Униженная, подавленная этим страшным, величайшим горем, она иногда думала: «Если б по милости неба Ферранте совсем помешался или струсил, мне кажется, я была бы менее несчастна».

И с тех пор нечто подобное раскаянию отравляло ей душу, подтачивая ее былое уважение к себе.

«Итак, – думала она с горечью, – я раскаиваюсь в принятом решении. Значит, я уже недостойна имени дель Донго».

И опять она возвращалась к своим мыслям:

«Такова воля неба. Фабрицио полюбил, и по какому праву я могу требовать, чтобы этого не было? Разве мы когда-нибудь обменялись хоть одним словом настоящей любви?»
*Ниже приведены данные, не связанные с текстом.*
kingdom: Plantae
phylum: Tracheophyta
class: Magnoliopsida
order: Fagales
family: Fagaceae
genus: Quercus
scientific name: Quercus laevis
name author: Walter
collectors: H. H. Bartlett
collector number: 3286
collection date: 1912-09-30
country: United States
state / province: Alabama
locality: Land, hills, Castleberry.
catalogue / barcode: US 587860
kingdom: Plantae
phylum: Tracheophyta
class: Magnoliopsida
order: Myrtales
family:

Эти благоразумные мысли лишили ее сна, и все показывало ей, что наступает старость, слабеет душа, и уже нет для нее радости в предстоящем славном возмездии, – словом, в Бельджирате она была во сто раз несчастнее, чем в Парме. А в том, кто является причиной странной задумчивости Фабрицио, сомнений быть не могло. Клелия Конти, эта благочестивая девушка, предала своего отца, согласившись подпоить крепостной гарнизон, а между тем Фабрицио никогда не говорил о Клелии! «Ведь если б гарнизон не подпоили, – добавляла герцогиня, в отчаянии ударяя себя в грудь, – все мои планы, все старания были бы напрасны. Так, значит, это она спасла его!»

С величайшим трудом выпытывала она у Фабрицио подробности о событиях той ночи. «А в прежние дни, – думала герцогиня, – они были бы для нас неисчерпаемой темой для бесед!.. В то счастливое время он рассказывал бы о них целый день, шутил бы так живо, так весело и старался бы припомнить любой пустяк, о котором мне вздумалось бы спросить».

Так как нужно было все предусмотреть, герцогиня поселила Фабрицио в порту Локарно, швейцарском городе, находящемся на дальнем берегу Лаго-Маджоре. Ежедневно она приезжала за ним на лодке, и они совершали долгие прогулки по озеру. Но вот однажды ей вздумалось посмотреть, как он устроился, и она увидела, что все стены в его спальне увешаны видами Пармы, которые он выписал из Милана и даже из самой Пармы, хотя должен был, казалось, ненавидеть этот город. Маленькая гостиная, превращенная в мастерскую художника, загромождена была принадлежностями акварельной живописи, и герцогиня застала Фабрицио за работой: он заканчивал третий этюд башни Фарнезе и комендантского дворца.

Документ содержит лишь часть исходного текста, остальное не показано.